I might as well be honest with you all: I am, always have been and always will be a serial shopper. Try as he might, my lovely husband never managed to put a halt to it. A damper, yes. A halt, definitely not. As soon as the bedrest sentence fell, I could see the relief in his eyes, knowing I wouldn't be able to shop for the next 6 months. Little did he know what would happen... *evil laugh*
ONLINE SHOPPING! Ha! He thought he could take me out of the shops but he didn't see THAT coming! And it's all benefit is double for me: not only do I get to fulfill my need for shopping, but I get plenty of packages every week, delivered right to my door! It's like gifts! For me! By the time they get here, I've forgotten that I paid for all that, which makes it all the better. My favorite is buying books at The Book Depository: not only do they deliver worldwide for free, but they ship the books one at a time. So all I need to do is buy 10-15 books at a time, and I'm guaranteed 10-15 days of packages. How clever!
My only issue is that Chinese postmen are very scared of big, black dogs like mine. To be fair, the "Caution! Fierce dog inside!" sign I have on my gate might not be helping. So they either try to call out from the front gate of my house or better yet for them, just drop a notice in my mailbox. My poor cleaning lady is now making daily trips to the post office for me. Note to self: must give her a raise very soon.
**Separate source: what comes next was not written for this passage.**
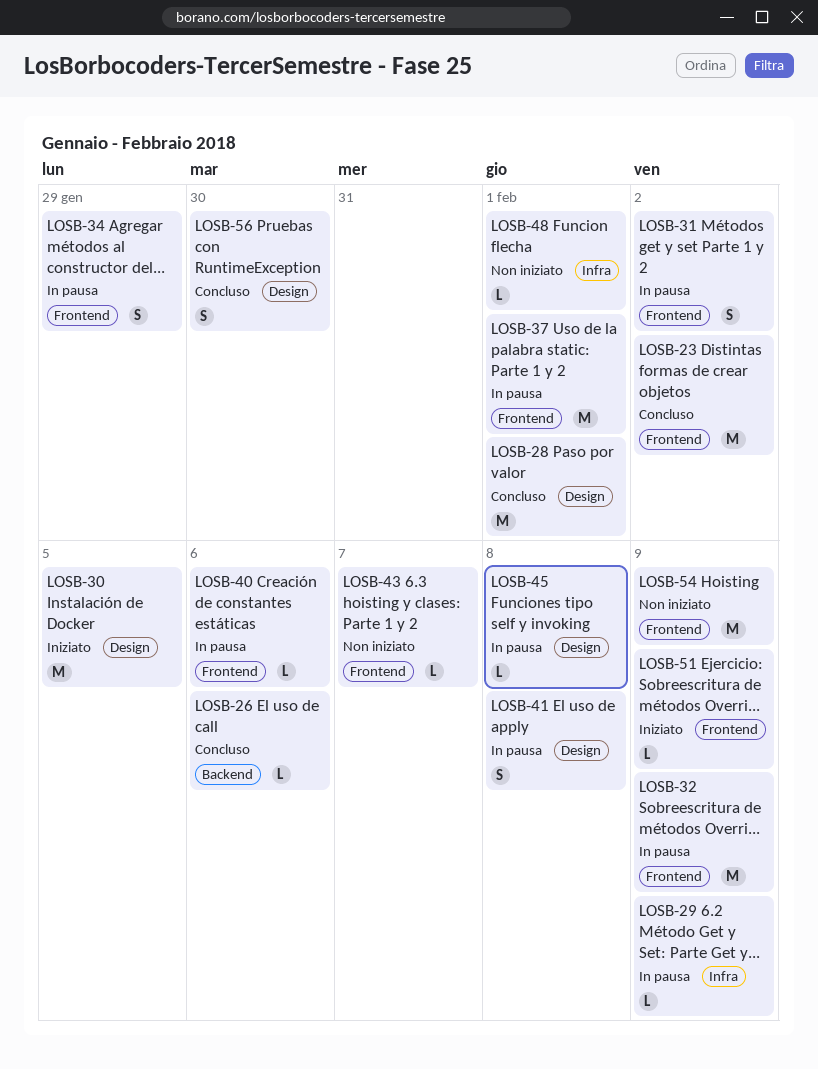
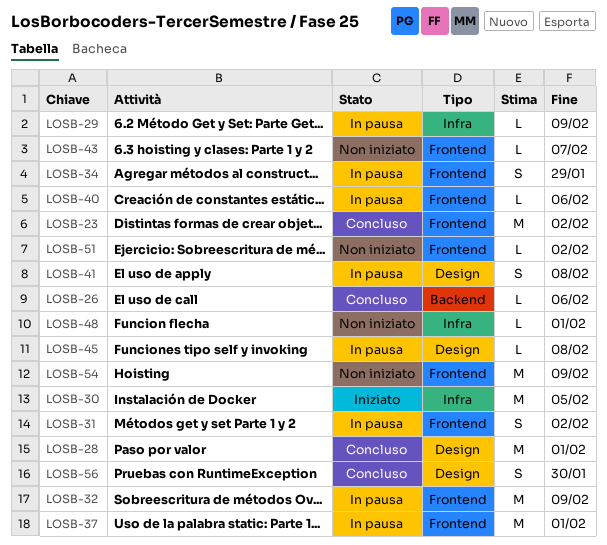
LOSB-30, label: Design -> Infra
LOSB-51, status: Iniziato -> Non iniziato
LOSB-51, due: Feb 9 -> Feb 2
A new kind of packages has begun to arrive. They don't have a receipt attached to it, and they are filled with love, gossip magazines and candies: my friends from all over the world are rallying to help me survive bedrest! I'm moved to tears every time I get a card or a package from them. Especially from the ones I've never met. You see, after we lost the twins, I joined a fantastic online support group for grieving mothers. There, I've made the best friends, who understand what I am going through and who've been at my side from day 1. They have never met me, live on the other side of the oceans, and they are helping me survive the bedrest and the anxiety of this pregnancy. And that, is worth a thousand packages from American Apparel.